Saved data entries:
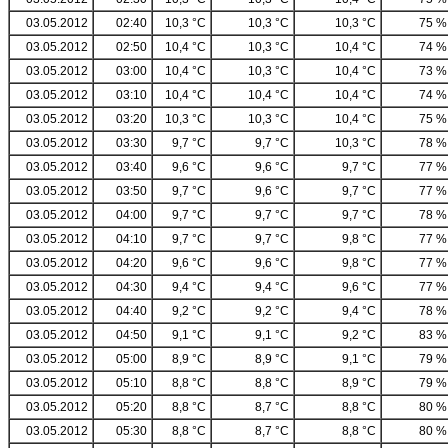
03.05.2012
02:40
10,3 °C
10,3 °C
10,3 °C
75 %
03.05.2012
02:50
10,4 °C
10,3 °C
10,4 °C
74 %
03.05.2012
03:00
10,4 °C
10,3 °C
10,4 °C
73 %
03.05.2012
03:10
10,4 °C
10,4 °C
10,4 °C
74 %
03.05.2012
03:20
10,3 °C
10,3 °C
10,4 °C
75 %
03.05.2012
03:30
9,7 °C
9,7 °C
10,3 °C
78 %
03.05.2012
03:40
9,6 °C
9,6 °C
9,7 °C
77 %
03.05.2012
03:50
9,7 °C
9,6 °C
9,7 °C
77 %
03.05.2012
04:00
9,7 °C
9,7 °C
9,7 °C
78 %
03.05.2012
04:10
9,7 °C
9,7 °C
9,8 °C
77 %
03.05.2012
04:20
9,6 °C
9,6 °C
9,8 °C
77 %
03.05.2012
04:30
9,4 °C
9,4 °C
9,6 °C
77 %
03.05.2012
04:40
9,2 °C
9,2 °C
9,4 °C
78 %
03.05.2012
04:50
9,1 °C
9,1 °C
9,2 °C
83 %
03.05.2012
05:00
8,9 °C
8,9 °C
9,1 °C
79 %
03.05.2012
05:10
8,8 °C
8,8 °C
8,9 °C
79 %
03.05.2012
05:20
8,8 °C
8,7 °C
8,8 °C
80 %
03.05.2012
05:30
8,8 °C
8,7 °C
8,8 °C
80 %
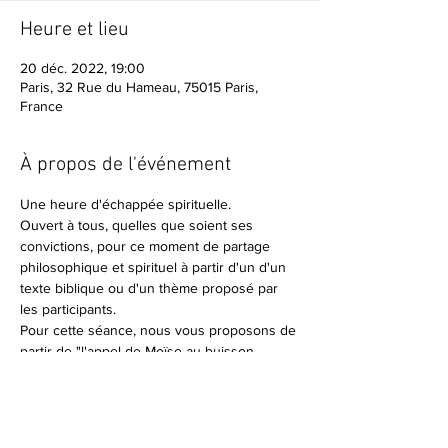
Heure et lieu
20 déc. 2022, 19:00
Paris, 32 Rue du Hameau, 75015 Paris,
France
À propos de l'événement
Une heure d'échappée spirituelle.
Ouvert à tous, quelles que soient ses 
convictions, pour ce moment de partage 
philosophique et spirituel à partir d'un d'un 
texte biblique ou d'un thème proposé par 
les participants.
Pour cette séance, nous vous proposons de 
partir de "l'appel de Moïse au buisson 
ardent". A lire dans le livre de l'Exode, 
chapitre 3, versets 1 à 15, si vous souhaitez 
vous préparer aux échanges à venir.
Libre participation.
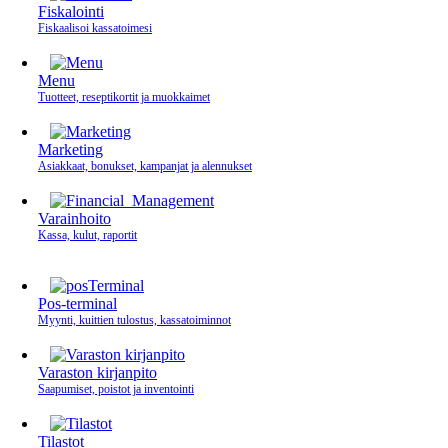
Fiskalointi
Fiskaalisoi kassatoimesi
Menu
Tuotteet, reseptikortit ja muokkaimet
Marketing
Asiakkaat, bonukset, kampanjat ja alennukset
Varainhoito
Kassa, kulut, raportit
Pos-terminal
Myynti, kuittien tulostus, kassatoiminnot
Varaston kirjanpito
Saapumiset, poistot ja inventointi
Tilastot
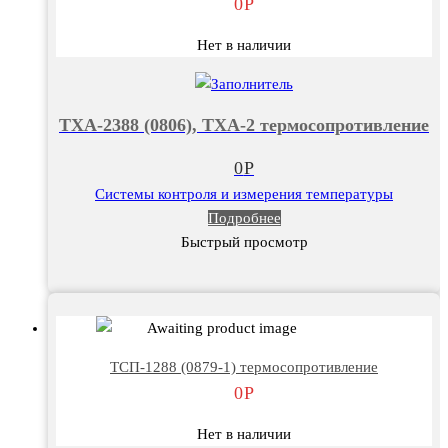
0
Р
Нет в наличии
ТХА-2388 (0806), ТХА-2 термосопротивление
0
Р
Системы контроля и измерения температуры
Подробнее
Быстрый просмотр
ТСП-1288 (0879-1) термосопротивление
0
Р
Нет в наличии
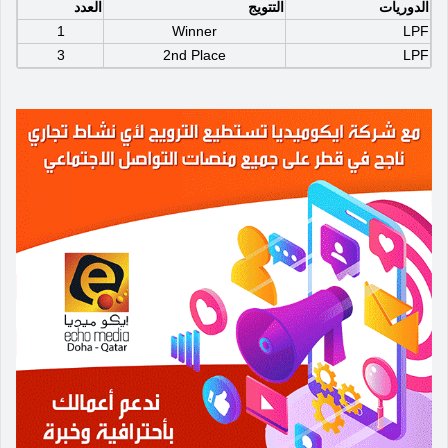
الدوريات
التتويج
العدد
1
Winner
LPF
3
2nd Place
LPF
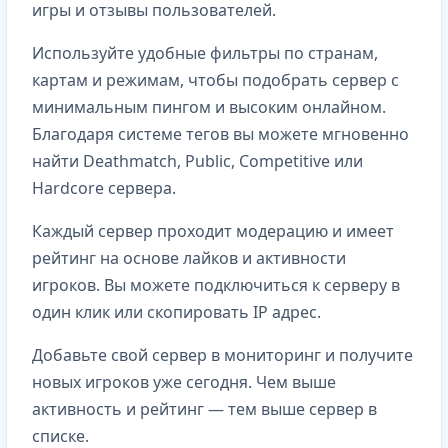
игры и отзывы пользователей.
Используйте удобные фильтры по странам,
картам и режимам, чтобы подобрать сервер с
минимальным пингом и высоким онлайном.
Благодаря системе тегов вы можете мгновенно
найти Deathmatch, Public, Competitive или
Hardcore сервера.
Каждый сервер проходит модерацию и имеет
рейтинг на основе лайков и активности
игроков. Вы можете подключиться к серверу в
один клик или скопировать IP адрес.
Добавьте свой сервер в мониторинг и получите
новых игроков уже сегодня. Чем выше
активность и рейтинг — тем выше сервер в
списке.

▶ _Your goal_
Turn every line of text in the records into a JSON list of strings, one string per line, with blank lines skipped. Leave the pictures out.

▶ _Exercise response_
[
  "03.05.2012",
  "02:40",
  "10,3 °C",
  "10,3 °C",
  "10,3 °C",
  "75 %",
  "03.05.2012",
  "02:50",
  "10,4 °C",
  "10,3 °C",
  "10,4 °C",
  "74 %",
  "03.05.2012",
  "03:00",
  "10,4 °C",
  "10,3 °C",
  "10,4 °C",
  "73 %",
  "03.05.2012",
  "03:10",
  "10,4 °C",
  "10,4 °C",
  "10,4 °C",
  "74 %",
  "03.05.2012",
  "03:20",
  "10,3 °C",
  "10,3 °C",
  "10,4 °C",
  "75 %",
  "03.05.2012",
  "03:30",
  "9,7 °C",
  "9,7 °C",
  "10,3 °C",
  "78 %",
  "03.05.2012",
  "03:40",
  "9,6 °C",
  "9,6 °C",
  "9,7 °C",
  "77 %",
  "03.05.2012",
  "03:50",
  "9,7 °C",
  "9,6 °C",
  "9,7 °C",
  "77 %",
  "03.05.2012",
  "04:00",
  "9,7 °C",
  "9,7 °C",
  "9,7 °C",
  "78 %",
  "03.05.2012",
  "04:10",
  "9,7 °C",
  "9,7 °C",
  "9,8 °C",
  "77 %",
  "03.05.2012",
  "04:20",
  "9,6 °C",
  "9,6 °C",
  "9,8 °C",
  "77 %",
  "03.05.2012",
  "04:30",
  "9,4 °C",
  "9,4 °C",
  "9,6 °C",
  "77 %",
  "03.05.2012",
  "04:40",
  "9,2 °C",
  "9,2 °C",
  "9,4 °C",
  "78 %",
  "03.05.2012",
  "04:50",
  "9,1 °C",
  "9,1 °C",
  "9,2 °C",
  "83 %",
  "03.05.2012",
  "05:00",
  "8,9 °C",
  "8,9 °C",
  "9,1 °C",
  "79 %",
  "03.05.2012",
  "05:10",
  "8,8 °C",
  "8,8 °C",
  "8,9 °C",
  "79 %",
  "03.05.2012",
  "05:20",
  "8,8 °C",
  "8,7 °C",
  "8,8 °C",
  "80 %",
  "03.05.2012",
  "05:30",
  "8,8 °C",
  "8,7 °C",
  "8,8 °C",
  "80 %",
  "Heure et lieu",
  "20 déc. 2022, 19:00",
  "Paris, 32 Rue du Hameau, 75015 Paris,",
  "France",
  "À propos de l'événement",
  "Une heure d'échappée spirituelle.",
  "Ouvert à tous, quelles que soient ses ",
  "convictions, pour ce moment de partage ",
  "philosophique et spirituel à partir d'un d'un ",
  "texte biblique ou d'un thème proposé par ",
  "les participants.",
  "Pour cette séance, nous vous proposons de ",
  "partir de \"l'appel de Moïse au buisson ",
  "ardent\". A lire dans le livre de l'Exode, ",
  "chapitre 3, versets 1 à 15, si vous souhaitez ",
  "vous préparer aux échanges à venir.",
  "Libre participation.",
  "Fiskalointi",
  "Fiskaalisoi kassatoimesi",
  "Menu",
  "Tuotteet, reseptikortit ja muokkaimet",
  "Marketing",
  "Asiakkaat, bonukset, kampanjat ja alennukset",
  "Varainhoito",
  "Kassa, kulut, raportit",
  "Pos-terminal",
  "Myynti, kuittien tulostus, kassatoiminnot",
  "Varaston kirjanpito",
  "Saapumiset, poistot ja inventointi",
  "Tilastot",
  "0",
  "Р",
  "Нет в наличии",
  "ТХА-2388 (0806), ТХА-2 термосопротивление",
  "0",
  "Р",
  "Системы контроля и измерения температуры",
  "Подробнее",
  "Быстрый просмотр",
  "ТСП-1288 (0879-1) термосопротивление",
  "0",
  "Р",
  "Нет в наличии",
  "الدوريات",
  "التتويج",
  "العدد",
  "1",
  "Winner",
  "LPF",
  "3",
  "2nd Place",
  "LPF",
  "игры и отзывы пользователей.",
  "Используйте удобные фильтры по странам,",
  "картам и режимам, чтобы подобрать сервер с",
  "минимальным пингом и высоким онлайном.",
  "Благодаря системе тегов вы можете мгновенно",
  "найти Deathmatch, Public, Competitive или",
  "Hardcore сервера.",
  "Каждый сервер проходит модерацию и имеет",
  "рейтинг на основе лайков и активности",
  "игроков. Вы можете подключиться к серверу в",
  "один клик или скопировать IP адрес.",
  "Добавьте свой сервер в мониторинг и получите",
  "новых игроков уже сегодня. Чем выше",
  "активность и рейтинг — тем выше сервер в",
  "списке."
]